* [TEKS BACAAN]
Roberto Martinez menjadi markah era baru Portugal. Bisa semantap apa Selecao das Aquinas di tangan Martinez? Sambil menunggu jawabannya, keriuhan sudah muncul seputar bintang lama.
Era Fernando Santos selesai setelah 109 pertandingan sejak September 2014. Pelatih kawakan itu sudah mempersembahkan Euro 2016 dan Nations League 2019, dua gelar pertama bagi Portugal.
Sebagai ganti Santos, Roberto Martinez ditunjuk menangani Portugal per Januari 2023. Seperti Santos, Martinez juga berhenti dari pekerjaan sebelumnya di Piala Dunia 2022.
Martinez telah enam tahun menukangi Belgia. Masa kepelatihannya dilumpahi talenta-talenta menjanjikan seperti Kevin de Bruyne, Eden Hazard, Thibaut Courtois, sampai Romelu Lukaku. Belgia finis di peringkat ketiga Piala Dunia 2018.
Akankah Martinez membawa angin segar buat Portugal pasca-Santos?
Pendekatan permainan Martinez, seperti terlihat di Belgia, akan berbeda dengan Santos yang menginginkan pergerakan bola yang cepat ke depan. Martinez meminati pergeseran bola perlahan dari belakang dengan penguasaan bola yang tinggi.
Martinez ditengarai juga akan memainkan tiga bek, sesuatu yang akan menjadi baru di Portugal. Martinez menerapkan pola tiga bek ini di 75 dari 79 laga Belgia di tangannya. Akan menarik bagaimana lini belakang Portugal beradaptasi dengan skema ini.
Di luar segi teknis, Martinez belum apa-apa sudah menunjukkan tanda kurang percaya diri menatap dua laga Grup J kualifikasi Euro 2024 melawan dua tim kecil, Lichtenstein (pada Kamis [23/3] dan Luksemburg. Mantan pelatih Wigan itu memanggil kembali Cristiano Ronaldo ke dalam skuad Portugal.
Banyak pihak yang berpendapat bahwa peran Ronaldo di Portugal, baik di dalam maupun di luar lapangan, sudah harus berkurang. Bahkan, tidak sedikit yang beropini bahwa Portugal sudah mesti move on tanpa Ronaldo di dalamnya.
Di Qatar 2022, eks pemain Real Madrid itu dianggap sebagai sosok yang merusak kesatuan Seleccao. Ronaldo disebut lebih berminat mengejar rekor demi rekor pribadi di atas kepentingan tim. Saat kiprahnya standar saja di putaran final itu, Ronaldo tidak merespons secara baik pencadangan dirinya oleh pelatih Fernando Santos.
Sebelum ke Qatar, Ronaldo dinilai mengalami penurunan performa yang membawanya menghangatkan bangku cadangan Manchester United. Interviu yang membuatnya terlempar dari United menjadi kelanjutan gelagat keegoisan pemain berusia 38 tahun itu.
Seturut merosotnya pamor Ronaldo di Portugal, Bruno Fernandes tampil sebagai pemimpin baru di Selecao das Aquinas. Hal serupa juga terjadi di Man. United.

* [KETENTUAN LATIHAN]
Sebutkan peringkat yang diraih Belgia di Piala Dunia 2018 menurut teks bacaan tentang Roberto Martinez.

* [CUPLIKAN DATA]
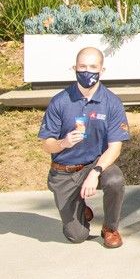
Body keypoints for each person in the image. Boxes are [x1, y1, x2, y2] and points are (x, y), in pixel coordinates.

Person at [38, 47, 128, 248]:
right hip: (65, 170)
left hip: (94, 162)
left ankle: (110, 228)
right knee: (76, 236)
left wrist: (95, 172)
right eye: (83, 67)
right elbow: (46, 144)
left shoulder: (111, 102)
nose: (88, 72)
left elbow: (115, 147)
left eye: (93, 67)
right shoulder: (60, 101)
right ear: (74, 68)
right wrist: (64, 143)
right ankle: (81, 209)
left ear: (102, 70)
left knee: (114, 180)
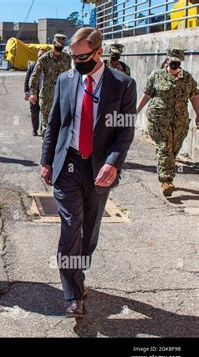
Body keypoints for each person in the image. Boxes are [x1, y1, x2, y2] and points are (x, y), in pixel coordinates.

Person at [40, 27, 136, 317]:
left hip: (99, 168)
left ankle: (77, 275)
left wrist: (113, 162)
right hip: (67, 163)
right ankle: (72, 294)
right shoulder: (65, 80)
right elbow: (54, 123)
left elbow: (125, 130)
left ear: (98, 52)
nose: (76, 61)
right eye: (73, 56)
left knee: (89, 234)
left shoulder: (122, 84)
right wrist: (46, 161)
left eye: (82, 56)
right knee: (70, 228)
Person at [137, 48, 199, 196]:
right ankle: (166, 181)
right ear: (167, 61)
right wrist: (136, 110)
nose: (174, 66)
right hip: (159, 119)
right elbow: (147, 94)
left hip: (180, 121)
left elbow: (194, 97)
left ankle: (168, 175)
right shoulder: (157, 75)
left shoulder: (187, 78)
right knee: (164, 146)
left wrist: (198, 114)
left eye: (177, 63)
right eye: (172, 63)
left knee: (173, 149)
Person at [29, 34, 71, 138]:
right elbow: (34, 76)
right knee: (46, 125)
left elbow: (71, 76)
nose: (59, 47)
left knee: (61, 124)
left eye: (62, 45)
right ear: (53, 43)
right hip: (47, 97)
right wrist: (33, 93)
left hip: (63, 96)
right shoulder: (44, 59)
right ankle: (46, 148)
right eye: (58, 45)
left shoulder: (67, 58)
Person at [24, 48, 48, 136]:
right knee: (34, 112)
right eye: (39, 55)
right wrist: (27, 92)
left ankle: (44, 130)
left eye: (42, 55)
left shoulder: (48, 67)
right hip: (34, 93)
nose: (40, 57)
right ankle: (35, 129)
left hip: (45, 94)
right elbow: (27, 80)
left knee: (45, 113)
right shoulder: (32, 66)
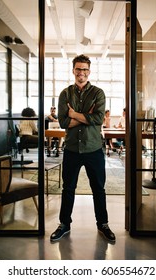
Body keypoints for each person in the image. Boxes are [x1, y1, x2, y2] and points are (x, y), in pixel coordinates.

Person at [50, 54, 115, 243]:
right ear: (73, 71)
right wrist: (85, 116)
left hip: (94, 149)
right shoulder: (65, 94)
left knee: (98, 189)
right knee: (68, 188)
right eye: (78, 69)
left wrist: (74, 114)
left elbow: (97, 119)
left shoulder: (98, 93)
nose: (82, 73)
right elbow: (63, 122)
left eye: (85, 69)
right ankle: (64, 224)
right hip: (71, 149)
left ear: (89, 71)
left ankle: (103, 224)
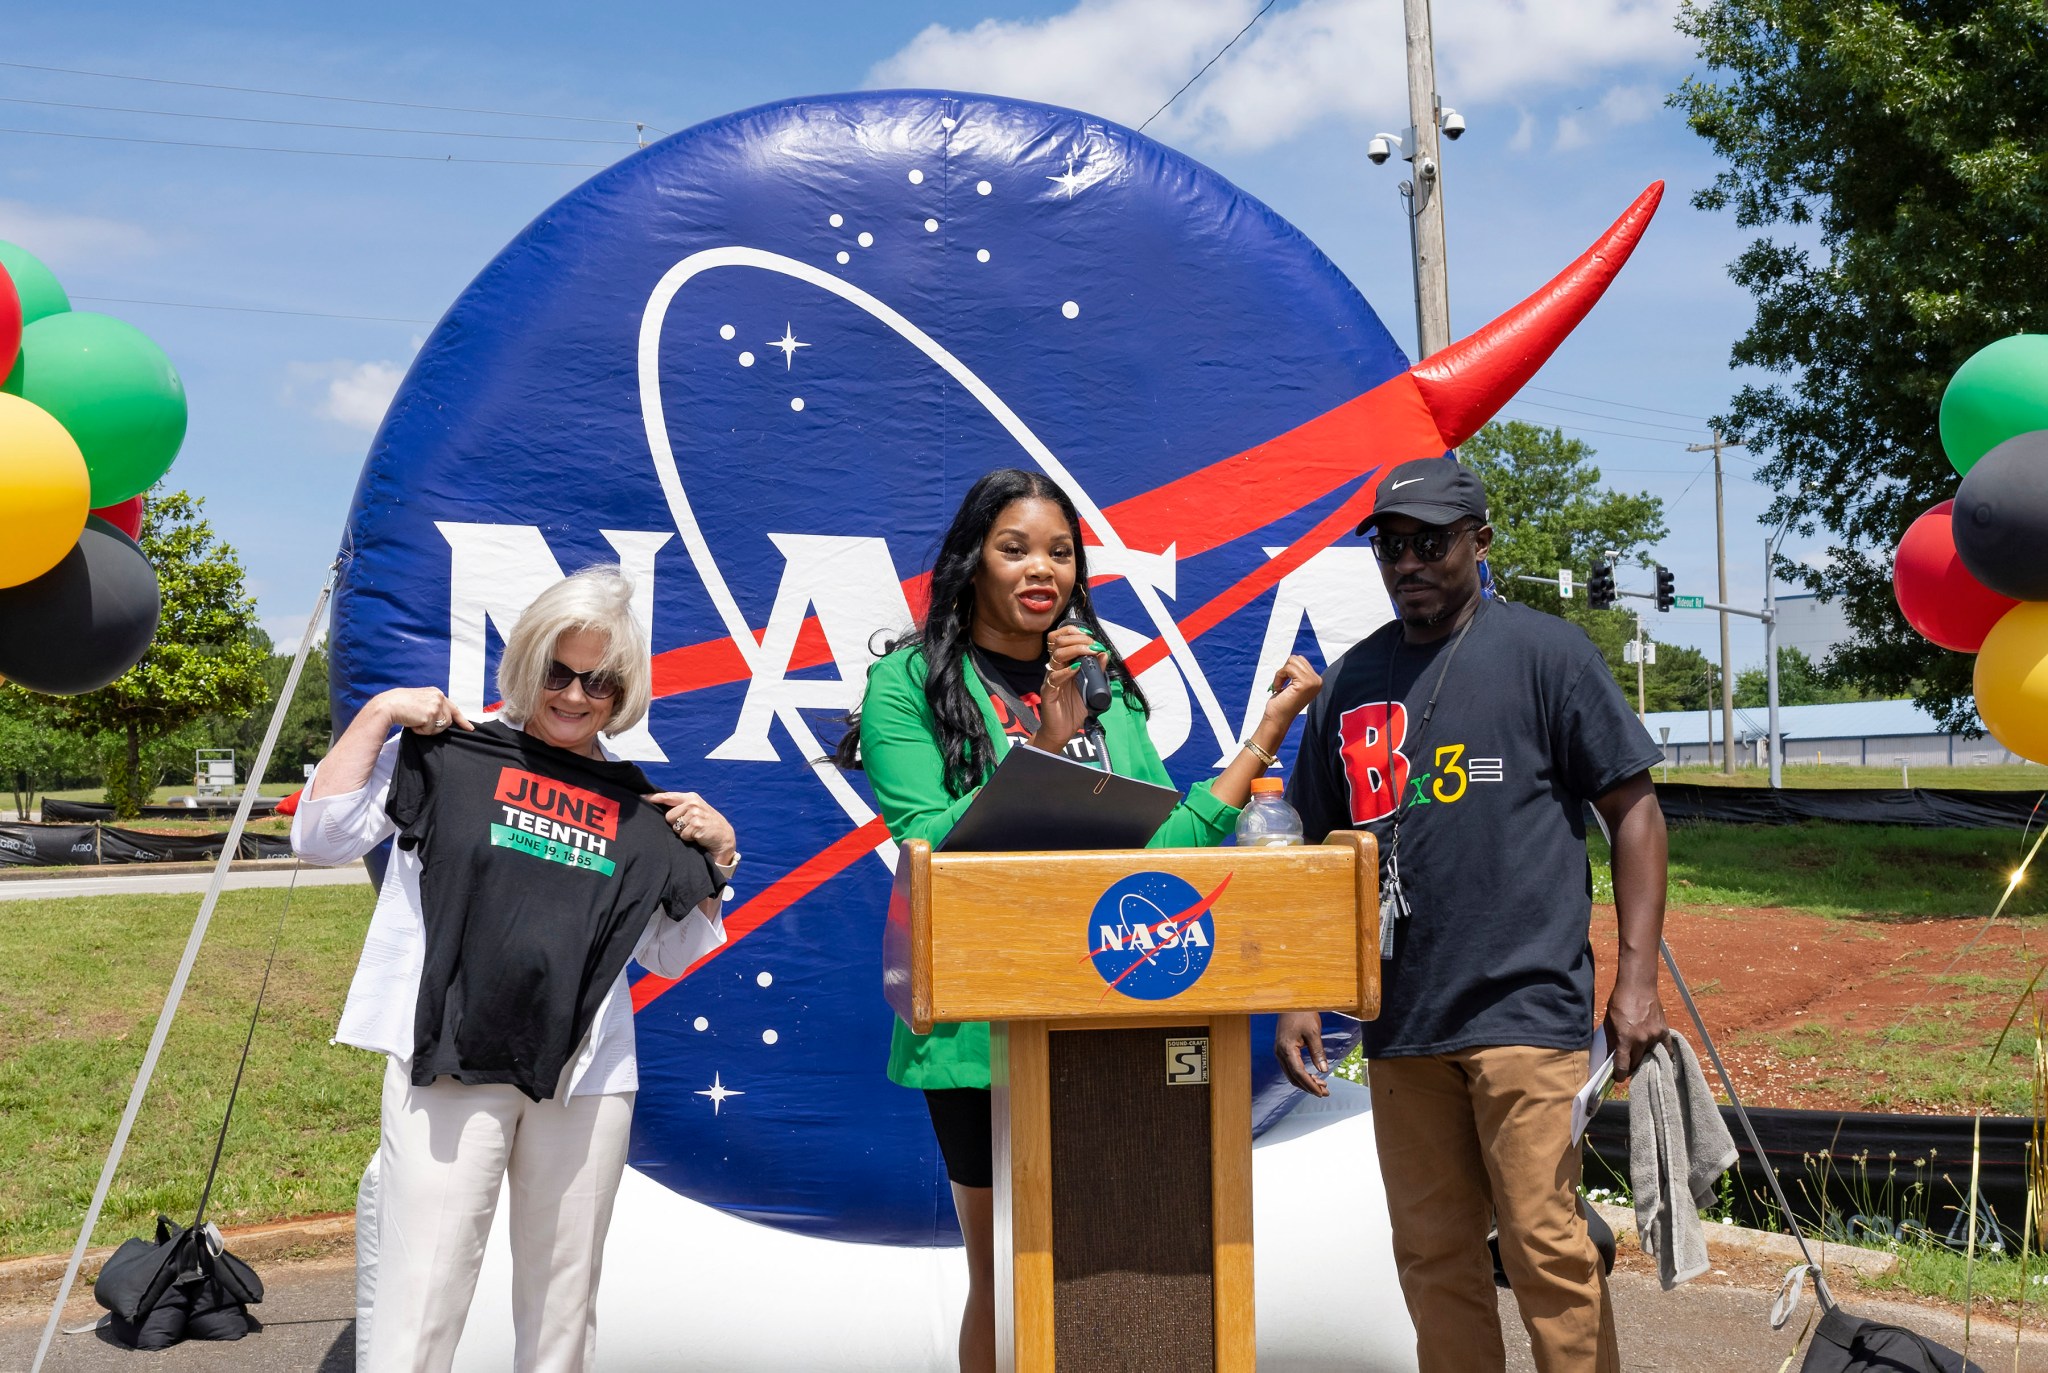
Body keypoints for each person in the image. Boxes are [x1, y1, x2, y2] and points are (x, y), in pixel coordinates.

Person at [834, 467, 1321, 1373]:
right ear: (971, 559)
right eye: (1014, 547)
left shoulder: (1099, 676)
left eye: (1059, 551)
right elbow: (926, 844)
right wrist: (1045, 751)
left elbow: (1161, 840)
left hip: (1116, 1009)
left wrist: (1265, 736)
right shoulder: (907, 686)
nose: (1040, 569)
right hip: (981, 1028)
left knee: (1109, 1273)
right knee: (1009, 1272)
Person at [1274, 457, 1669, 1373]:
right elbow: (1313, 850)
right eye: (1391, 545)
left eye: (1430, 541)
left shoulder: (1548, 654)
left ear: (1480, 542)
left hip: (1526, 1011)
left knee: (1545, 1246)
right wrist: (1299, 988)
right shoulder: (1350, 681)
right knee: (1432, 1259)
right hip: (1401, 1023)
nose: (1407, 560)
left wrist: (1636, 978)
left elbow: (1635, 813)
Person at [292, 566, 741, 1373]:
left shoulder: (641, 807)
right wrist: (380, 712)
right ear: (527, 663)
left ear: (624, 689)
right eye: (557, 672)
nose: (574, 694)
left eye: (598, 681)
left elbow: (671, 951)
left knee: (564, 1305)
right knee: (420, 1301)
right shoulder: (449, 756)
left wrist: (720, 858)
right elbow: (319, 836)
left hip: (586, 1078)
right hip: (448, 1061)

* [JAWABAN]
Belgia finis di peringkat ketiga Piala Dunia 2018.